* [PERINTAH A]: Tuliskan kembali entri dari baris paling awal hingga baris yang memuat "For every layout", dengan mengganti "transcribe" menjadi "copy" tanpa mengubah bagian lainnya.

* [TEKS SUMBER]:
----------------

Bahkan istri Pak Hasan dan anaknya sendiri juga jadi enggan buat beribadah ke masjid. Hmm …  Aku pas baca bagian ini tuh jadi keinget kisahnya nabi Nuh AS. Dulu, kan ya, kaumnya tuh terjerumus dalam kebobrokan dosa, sampe-sampe istri dan anaknya tuh gak taat. Pokoknya gak mau nurut, gak mau diajak beribadah sama Allah. Jadi pas Allah kasih azab, istri sama anaknya meninggal. Hufftt …

Ehm, tapi setelah aku telusuri terus-menerus … Aku jadi menemukan sesuatu. Ini bukan karena emang dasarnya mereka bermalas-malasan atau gak mau beribadah. Tapi karena kampung harapan adalah kampung miskin, bahkan penduduk kampung kekurangan pakaian buat dipake beribadah.

Nah, kisah selanjutnya Pak Hasan kedatangan seorang kawan yang rencananya mau membagi-bagikan baju berwarna merah bagi para penduduk setempat. Cuman karena niatnya gak baik, Pak Hasan menolak dengan halus.

Emang rejeki gak kemana, Pak Hasan kedatangan tamu lagi yang juga kayak tamu pertama, mau membagikan baju berwarna putih bagi para penduduk. Endingnya mereka melaksanakan ibadah bersama di masjid merah putih dan beramai-ramai meninggalkan masjid merah putih.

Cuman masih agak bingung, dan belum menemukan sinkronisasi pada saat Pak Hasan menerima tamu pertama, kemudian tamu kedua. Lalu setelah bajunya dibagikan, penduduknya udah kayak ‘bentangan selembar merah putih raksasa’ yang lagi beribadah di masjid merah putih tersebut.

----------------

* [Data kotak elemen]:
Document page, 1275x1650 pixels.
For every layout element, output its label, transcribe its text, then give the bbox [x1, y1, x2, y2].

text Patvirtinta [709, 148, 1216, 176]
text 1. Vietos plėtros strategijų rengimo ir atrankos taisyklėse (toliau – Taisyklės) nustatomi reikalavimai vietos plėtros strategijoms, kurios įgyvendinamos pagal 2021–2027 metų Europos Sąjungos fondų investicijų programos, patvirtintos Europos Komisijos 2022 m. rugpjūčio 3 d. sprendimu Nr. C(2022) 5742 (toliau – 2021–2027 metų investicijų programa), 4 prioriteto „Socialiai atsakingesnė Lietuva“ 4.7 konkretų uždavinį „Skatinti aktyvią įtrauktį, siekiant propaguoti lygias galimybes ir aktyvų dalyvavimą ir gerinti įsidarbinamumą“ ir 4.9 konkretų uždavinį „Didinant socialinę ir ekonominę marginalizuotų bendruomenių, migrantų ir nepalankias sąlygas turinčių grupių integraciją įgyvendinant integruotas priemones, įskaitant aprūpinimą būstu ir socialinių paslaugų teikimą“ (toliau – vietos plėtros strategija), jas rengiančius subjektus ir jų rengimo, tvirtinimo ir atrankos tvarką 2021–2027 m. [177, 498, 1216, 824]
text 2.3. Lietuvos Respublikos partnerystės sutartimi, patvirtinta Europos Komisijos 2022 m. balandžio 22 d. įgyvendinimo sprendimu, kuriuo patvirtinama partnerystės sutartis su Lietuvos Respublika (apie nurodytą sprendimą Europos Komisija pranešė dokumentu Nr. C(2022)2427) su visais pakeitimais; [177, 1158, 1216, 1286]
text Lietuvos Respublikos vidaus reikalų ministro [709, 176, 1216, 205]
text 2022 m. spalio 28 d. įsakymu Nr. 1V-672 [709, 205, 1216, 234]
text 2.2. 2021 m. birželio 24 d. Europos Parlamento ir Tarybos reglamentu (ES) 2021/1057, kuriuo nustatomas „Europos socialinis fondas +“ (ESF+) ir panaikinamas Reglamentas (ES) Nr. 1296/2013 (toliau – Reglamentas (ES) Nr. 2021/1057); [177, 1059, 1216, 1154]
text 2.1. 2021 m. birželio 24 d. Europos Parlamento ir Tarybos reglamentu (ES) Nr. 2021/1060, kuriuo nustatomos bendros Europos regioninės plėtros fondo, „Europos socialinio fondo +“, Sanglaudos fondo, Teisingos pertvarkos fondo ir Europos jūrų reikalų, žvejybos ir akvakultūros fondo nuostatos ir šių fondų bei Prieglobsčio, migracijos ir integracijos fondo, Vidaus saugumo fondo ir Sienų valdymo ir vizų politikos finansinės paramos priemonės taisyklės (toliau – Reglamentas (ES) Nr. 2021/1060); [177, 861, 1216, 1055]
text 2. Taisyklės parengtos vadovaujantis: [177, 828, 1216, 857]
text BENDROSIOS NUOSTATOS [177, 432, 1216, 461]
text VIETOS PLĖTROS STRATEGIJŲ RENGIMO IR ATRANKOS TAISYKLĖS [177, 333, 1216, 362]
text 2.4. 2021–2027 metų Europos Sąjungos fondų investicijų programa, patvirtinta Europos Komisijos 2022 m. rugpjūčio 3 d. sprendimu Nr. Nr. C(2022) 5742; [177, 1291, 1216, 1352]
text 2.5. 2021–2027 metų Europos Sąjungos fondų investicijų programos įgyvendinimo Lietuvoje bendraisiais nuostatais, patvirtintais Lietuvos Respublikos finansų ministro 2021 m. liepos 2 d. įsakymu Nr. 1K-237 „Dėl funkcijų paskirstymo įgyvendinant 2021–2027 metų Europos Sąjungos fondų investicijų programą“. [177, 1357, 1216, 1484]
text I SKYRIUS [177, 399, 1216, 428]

----------------

* [PERINTAH B]: Menurut teks tentang Pak Hasan dan masjid merah putih, apa yang sebenarnya menyebabkan penduduk kampung enggan beribadah ke masjid?

* [HASIL LATIHAN A]:
Document page, 1275x1650 pixels.
For every layout element, output its label, copy its text, then give the bbox [x1, y1, x2, y2].

* [HASIL LATIHAN B]: Kampung Harapan adalah kampung miskin, sehingga penduduknya kekurangan pakaian untuk dipakai beribadah.